Flowise versions prior to 3.1.0 contain a Server-Side Request Forgery (SSRF) vulnerability where four built-in agent tools — OpenAPIToolkit, WebScraperTool, MCP core, and Arxiv — bypass the platform's secured HTTP wrapper and invoke raw HTTP clients (node-fetch, axios) directly, stripping any outbound request controls. For organizations running Flowise as their LLM orchestration layer, this means an attacker who can craft or inject a malicious flow — including via prompt injection into an agent that auto-invokes these tools — can reach cloud metadata endpoints (e.g., AWS IMDSv1 at 169.254.169.254), internal APIs, and other RFC-1918 resources inaccessible from the public internet. No CVSS score is assigned yet, there is no public exploit and it is not in CISA KEV, but Flowise is widely deployed in agentic AI stacks where cloud credential exposure from metadata SSRF is a well-understood, high-value target. Patch to Flowise 3.1.0 immediately; if you cannot patch, disable or restrict the four affected tools and implement egress firewall rules blocking cloud metadata IP ranges from your Flowise host.

Is CVE-2026-43995 actively exploited?

No confirmed active exploitation of CVE-2026-43995 has been reported, but organizations should still patch proactively.

How to fix CVE-2026-43995?

1. Patch: Upgrade Flowise to 3.1.0 immediately — this is the only complete fix. 2. If patching is blocked: disable WebScraperTool, OpenAPIToolkit, MCP core, and Arxiv tools in affected flows. 3. Network controls: Block outbound HTTP from the Flowise host to cloud metadata ranges (169.254.169.254, 100.100.100.200) and RFC-1918 space at the host firewall level. 4. IMDSv2 enforcement: If running on AWS EC2, enforce IMDSv2 (PUT-based token required) to mitigate metadata SSRF even if exploited. 5. Detection: Monitor Flowise host outbound HTTP logs for requests to internal IP ranges, metadata endpoints, or unexpected internal hostnames. 6. Audit flows: Review all deployed Flowise flows for use of the four affected tools and assess blast radius if SSRF were achieved from each deployment context.

What systems are affected by CVE-2026-43995?

This vulnerability affects the following AI/ML architecture patterns: agent frameworks, RAG pipelines, LLM workflows, MCP tool integrations.

What is the CVSS score for CVE-2026-43995?

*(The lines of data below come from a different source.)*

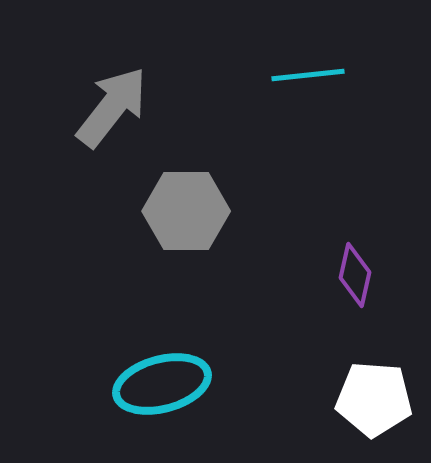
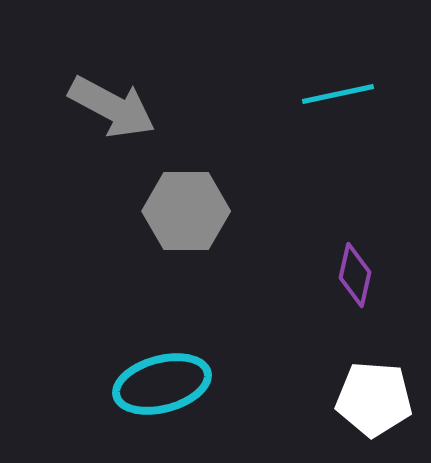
cyan line: moved 30 px right, 19 px down; rotated 6 degrees counterclockwise
gray arrow: rotated 80 degrees clockwise
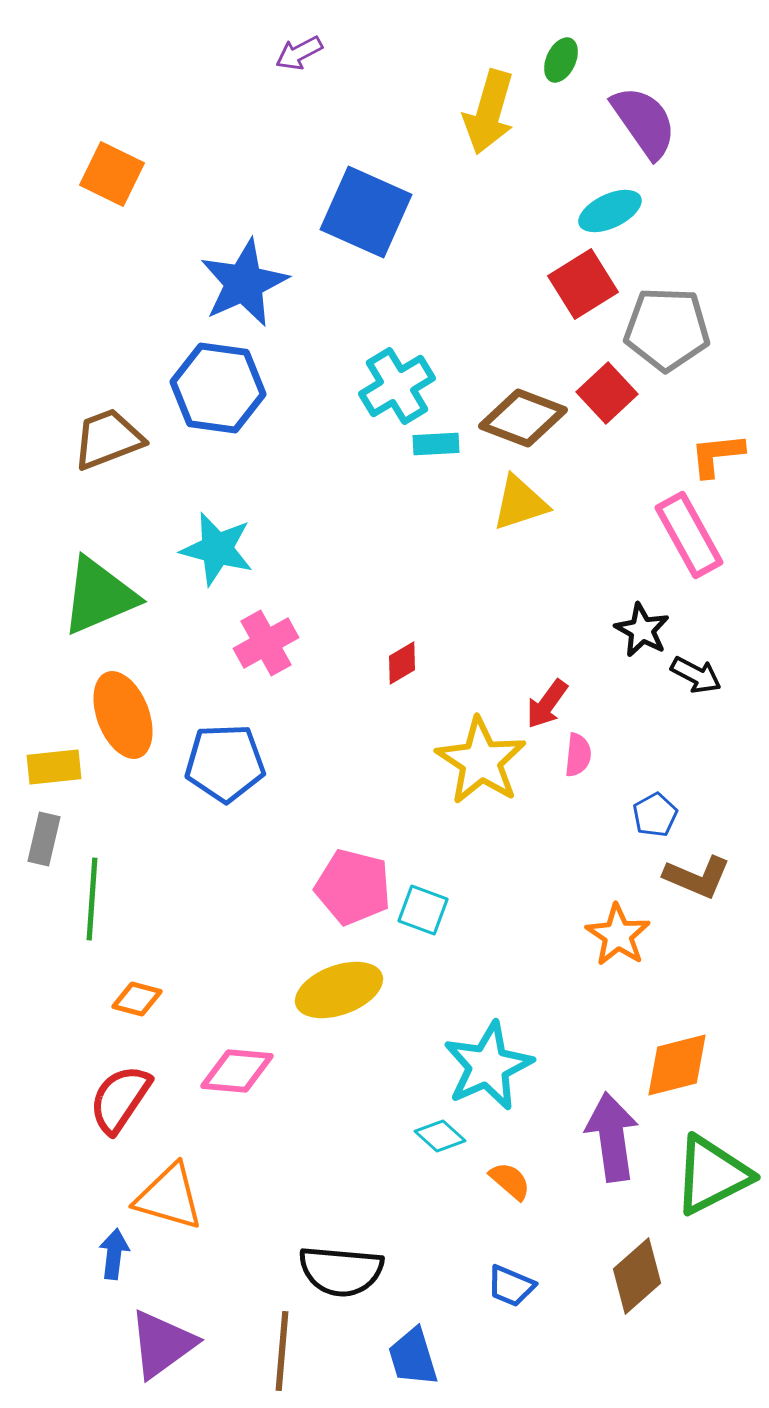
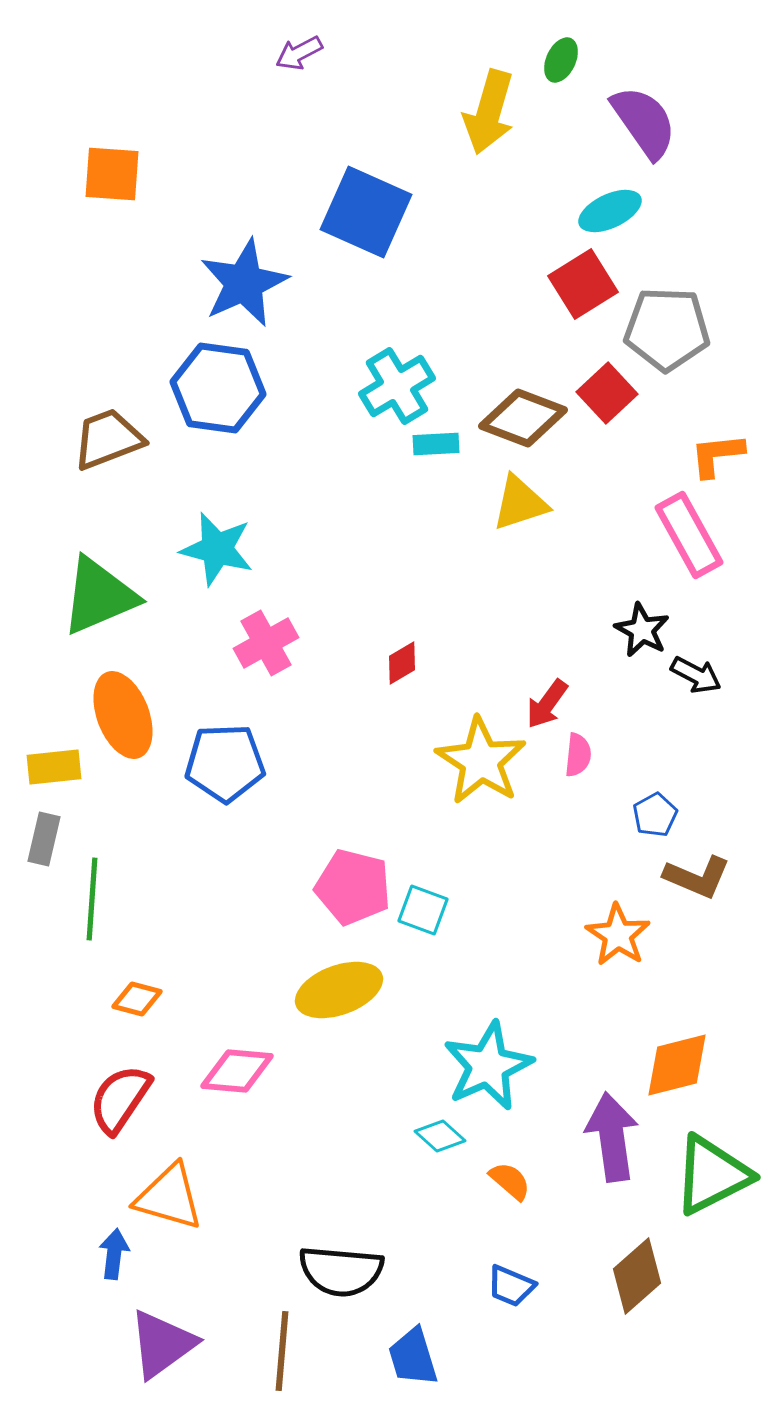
orange square at (112, 174): rotated 22 degrees counterclockwise
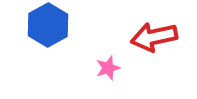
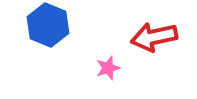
blue hexagon: rotated 9 degrees counterclockwise
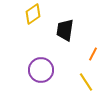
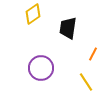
black trapezoid: moved 3 px right, 2 px up
purple circle: moved 2 px up
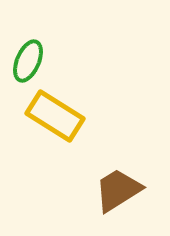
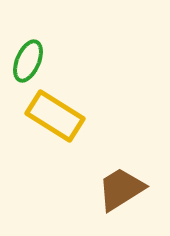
brown trapezoid: moved 3 px right, 1 px up
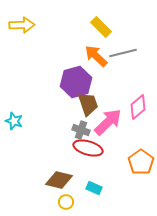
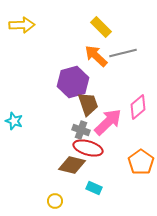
purple hexagon: moved 3 px left
brown diamond: moved 13 px right, 15 px up
yellow circle: moved 11 px left, 1 px up
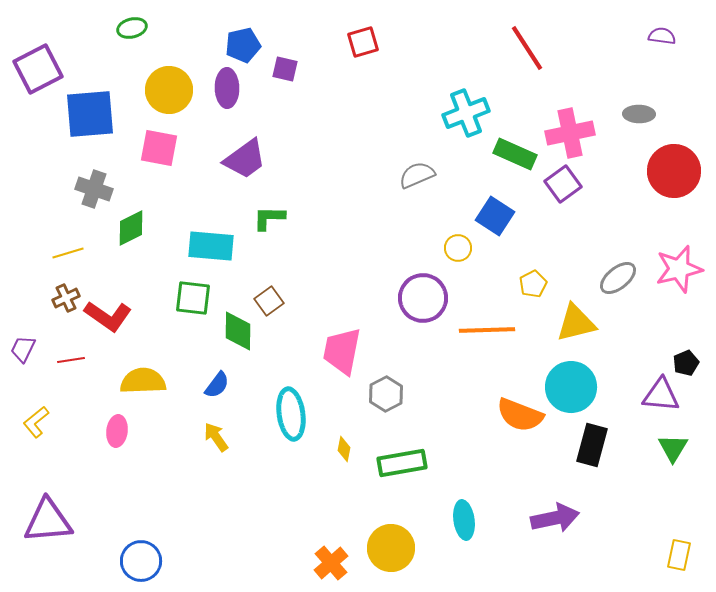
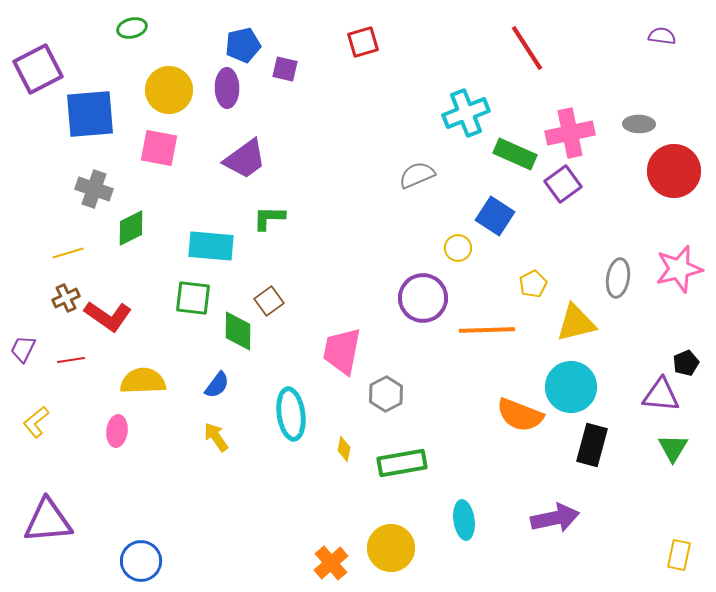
gray ellipse at (639, 114): moved 10 px down
gray ellipse at (618, 278): rotated 42 degrees counterclockwise
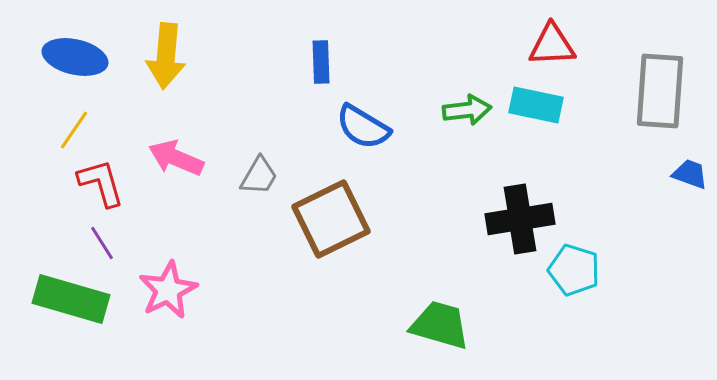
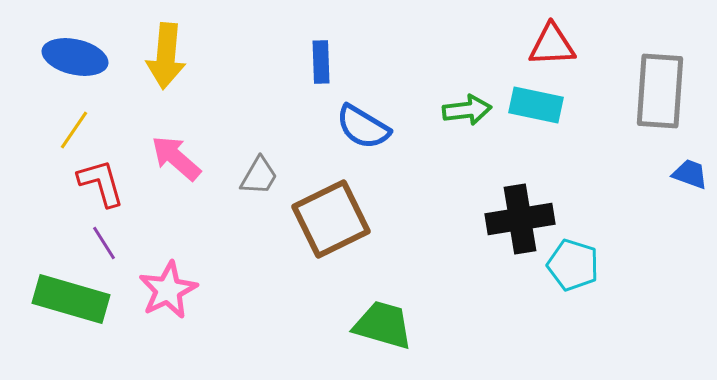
pink arrow: rotated 18 degrees clockwise
purple line: moved 2 px right
cyan pentagon: moved 1 px left, 5 px up
green trapezoid: moved 57 px left
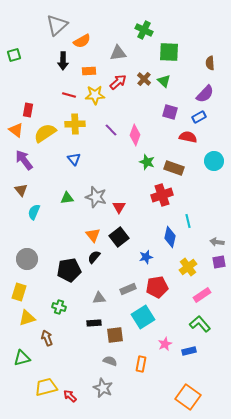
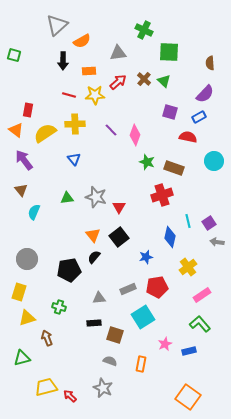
green square at (14, 55): rotated 32 degrees clockwise
purple square at (219, 262): moved 10 px left, 39 px up; rotated 24 degrees counterclockwise
brown square at (115, 335): rotated 24 degrees clockwise
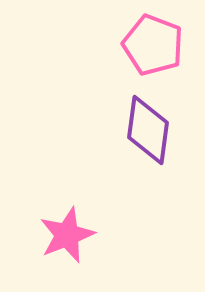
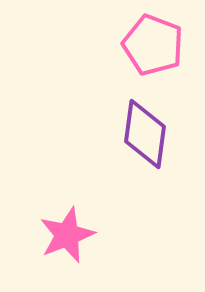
purple diamond: moved 3 px left, 4 px down
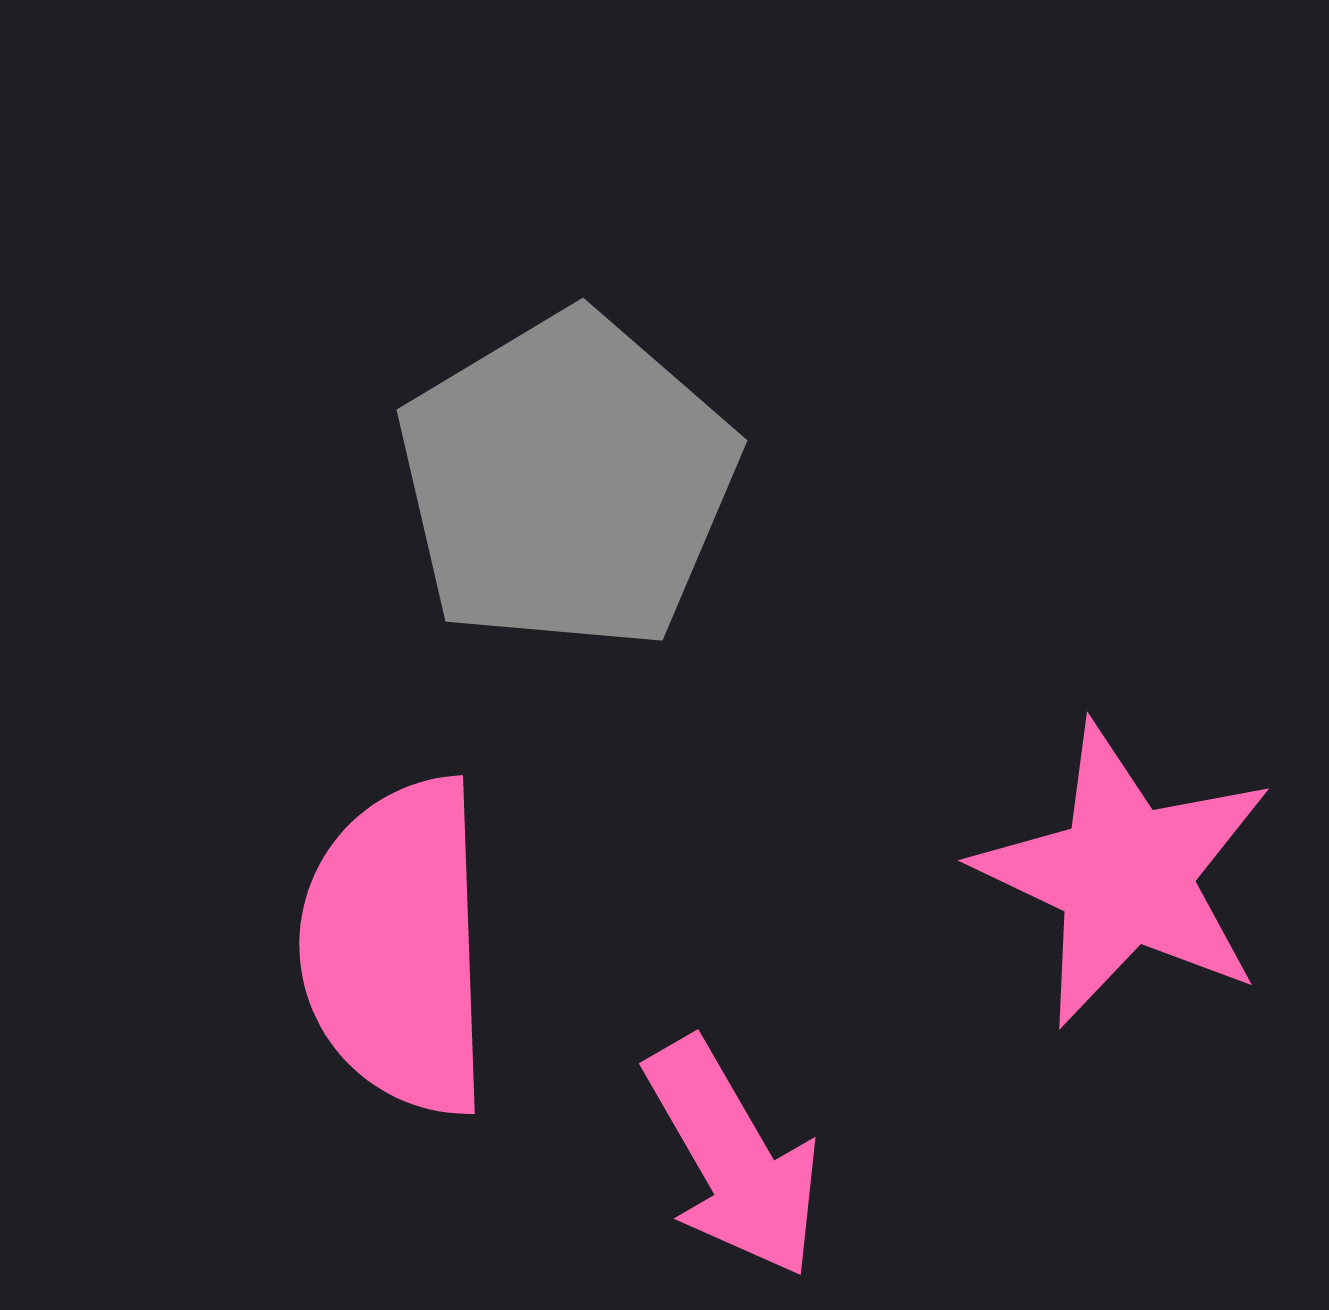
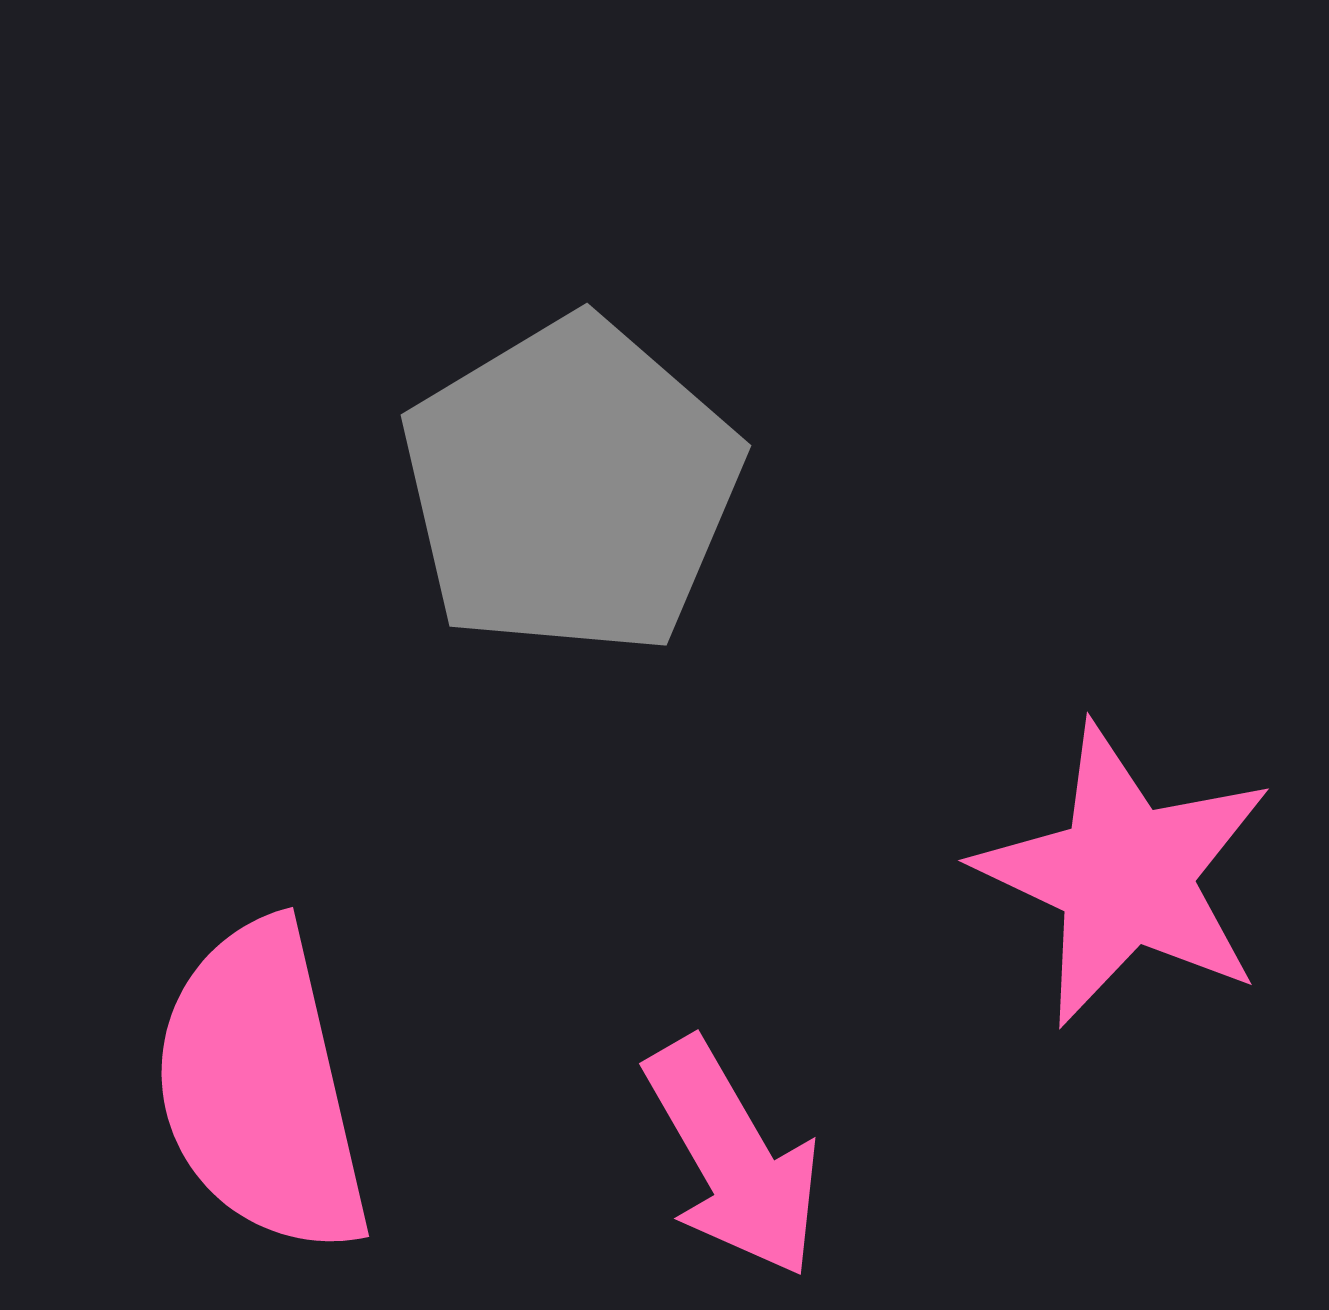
gray pentagon: moved 4 px right, 5 px down
pink semicircle: moved 136 px left, 141 px down; rotated 11 degrees counterclockwise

No CVSS score has been assigned yet.

Technical Details

NVD Description

Flowise is a drag & drop user interface to build a customized large language model flow. Prior to 3.1.0, multiple tool implementations directly import and invoke raw HTTP clients (node-fetch, axios) instead of using the secured wrapper. These tools include (1) OpenAPIToolkit/OpenAPIToolkit.ts, (2) WebScraperTool/WebScraperTool.ts, (3) MCP/core.ts, and (4) Arxiv/core.ts. This vulnerability is fixed in 3.1.0.

Exploitation Scenario

An attacker targets an organization's Flowise deployment used for an internal research assistant that auto-scrapes URLs from user queries. The attacker submits a query containing a URL pointing to `http://169.254.169.254/latest/meta-data/iam/security-credentials/` — WebScraperTool, using raw axios without the secured wrapper's SSRF protection, fetches the endpoint and returns temporary AWS IAM credentials. The LLM processes the credential response and may surface them in its output or the attacker exfiltrates them via a follow-up injection. With short-lived EC2 role credentials, the attacker then pivots to S3 buckets containing training data, vector database dumps, or other sensitive AI artifacts.